Getting the Branding In Place

I’ve found the initial friction point for launching a creative company is branding. There are so very many sickeningly cool video production companies, directors, cinematographers, graphic designers, motion designers, and otherwise amazing creatives out there, and the temptation for me is the felt need to look as good as they do. After all, if what I’m doing isn’t perfect then I’ll never be taken seriously. I must have THE BRAND sorted out first.

This is a lie.

The lie of THE BRAND takes me down a very deep rabbit hole and keeps me from actually getting started. If I let it, I’ll spend days, weeks, or months trying to make it perfect. Meanwhile, I’ve stalled before I’ve even reached the runway.

I confronted myself with two truths:

1. I’m Not a Graphic Designer

It’s true. I’m not. I’m engaged in a visual industry, but I am not a graphic designer. Sure, I can tell good design from bad design. But I don’t create logos or branding guides. I connect with people and help them tell their stories. I think I’ve finally become OK with that. I highly recommend recognizing your strengths and being OK with your weaknesses.

2. My Clients Don’t Care

It’s not that my clients don’t care – it’s just that they don’t care nearly as much as I care about my company name or brand. A client is really asking the questions “Do I like their videos?” and “What will it be like to work with them?” Neither of those have much to do with my name or logo.

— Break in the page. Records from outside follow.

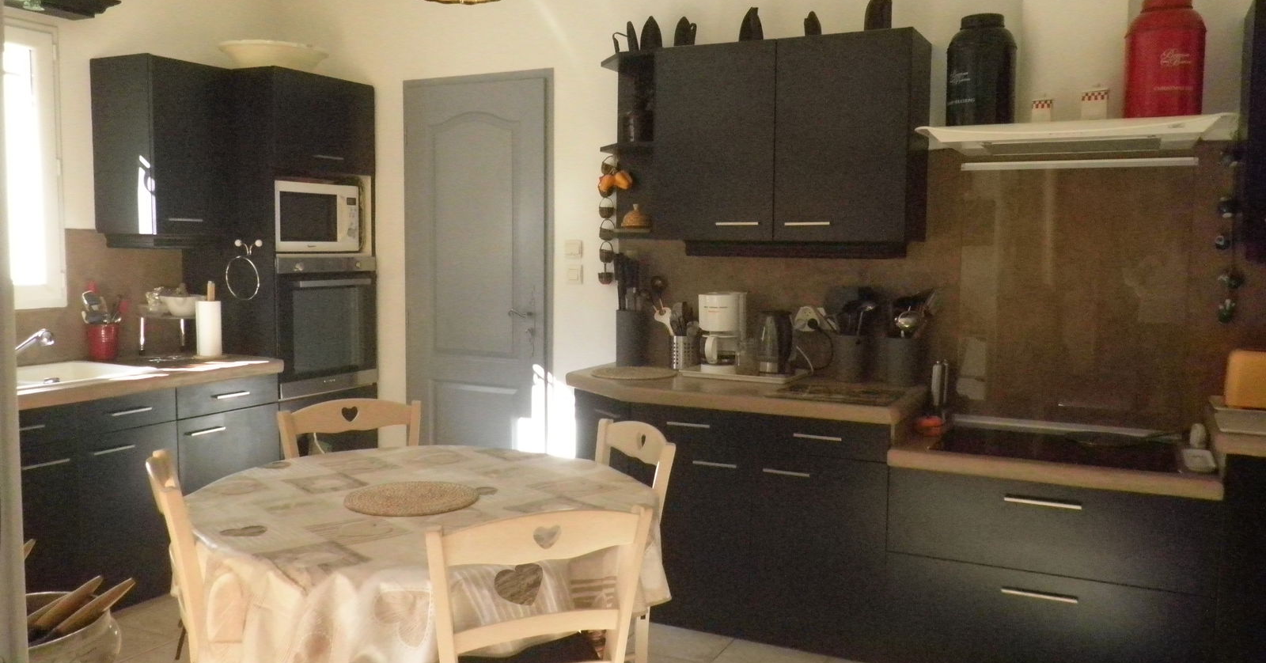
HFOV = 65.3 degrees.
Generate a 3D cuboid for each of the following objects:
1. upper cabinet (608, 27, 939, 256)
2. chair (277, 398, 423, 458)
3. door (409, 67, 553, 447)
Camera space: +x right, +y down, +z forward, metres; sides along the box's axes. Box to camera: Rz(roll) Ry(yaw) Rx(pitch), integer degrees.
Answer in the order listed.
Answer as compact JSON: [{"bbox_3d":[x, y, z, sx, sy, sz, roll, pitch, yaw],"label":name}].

Here’s how you can push past the friction: recognize your name and brand just need to be non-embarrassing and moderately competent. Here are five examples that I’m literally making up right now:

  1. The Black Shirts
  2. Window Frame Films
  3. Light Pole Productions
  4. Tabby Cat Pictures
  5. Green Tree Story

Register the domain name and social media accounts. Put it in a sans-serif font in your image editor of choice. Black on White, White on Black, Black on Transparent. Add a version with a little color if you want. Save them as .png files. Done.

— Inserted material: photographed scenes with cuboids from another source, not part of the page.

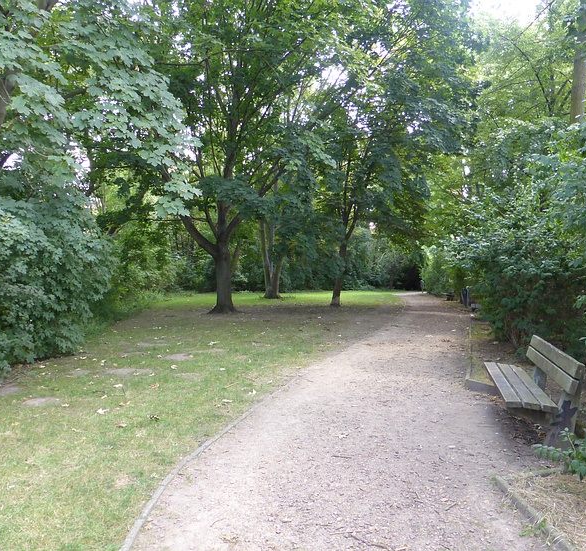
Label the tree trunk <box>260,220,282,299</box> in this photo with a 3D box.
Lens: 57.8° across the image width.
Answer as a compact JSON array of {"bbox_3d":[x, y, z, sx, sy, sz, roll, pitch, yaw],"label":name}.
[{"bbox_3d":[-1.127,-0.839,27.800,1.120,4.100,0.950,0,1,0],"label":"tree trunk"}]

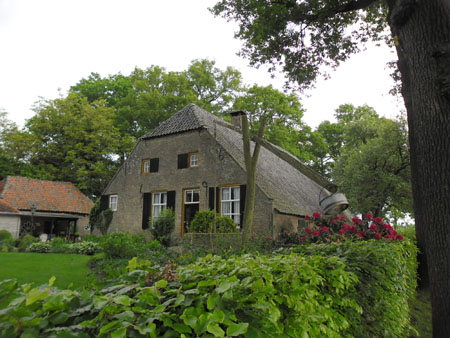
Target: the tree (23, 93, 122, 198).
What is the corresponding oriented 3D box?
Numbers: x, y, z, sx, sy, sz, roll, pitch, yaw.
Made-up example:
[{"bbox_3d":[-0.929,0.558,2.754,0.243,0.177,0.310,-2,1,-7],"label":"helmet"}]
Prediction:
[{"bbox_3d":[-13.467,-0.454,30.659,8.815,13.263,8.374,0,-11,0],"label":"tree"}]

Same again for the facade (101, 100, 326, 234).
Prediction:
[{"bbox_3d":[1.759,0.967,24.697,11.500,8.400,17.200,-7,-13,32],"label":"facade"}]

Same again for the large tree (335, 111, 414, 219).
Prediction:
[{"bbox_3d":[10.917,0.490,25.414,6.195,9.970,6.195,0,-11,0],"label":"large tree"}]

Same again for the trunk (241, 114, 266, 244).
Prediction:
[{"bbox_3d":[0.781,0.304,9.628,0.720,3.785,0.420,0,-11,0],"label":"trunk"}]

This is exactly what I did for our first logo shown below:

Wolfmtncreative square logo

Beat the friction, move on, and revisit it later once you have some projects done and money to spend.

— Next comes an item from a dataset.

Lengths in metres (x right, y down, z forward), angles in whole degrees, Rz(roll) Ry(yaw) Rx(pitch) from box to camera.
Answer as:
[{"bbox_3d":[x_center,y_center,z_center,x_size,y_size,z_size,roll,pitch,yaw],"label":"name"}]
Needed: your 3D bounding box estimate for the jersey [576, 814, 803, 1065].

This is not an original thought at all. I’ve wholesale stolen this from How to Make a Logo for Free in About 5 minutes and John Saddigton’s article How to Start a Company in 72 Hours. I will not be stuck in branding mud ever again, and you don’t ever need to get stuck there.

When you’re starting something new, the law of inertia does not work in your favor. You are battling friction, and for creatives like us that looks like getting distracted and stressing out over small things. It’s your reptile brain working against you. The challenge isn’t to be really really good, it’s to get something done. You can always go back and refine.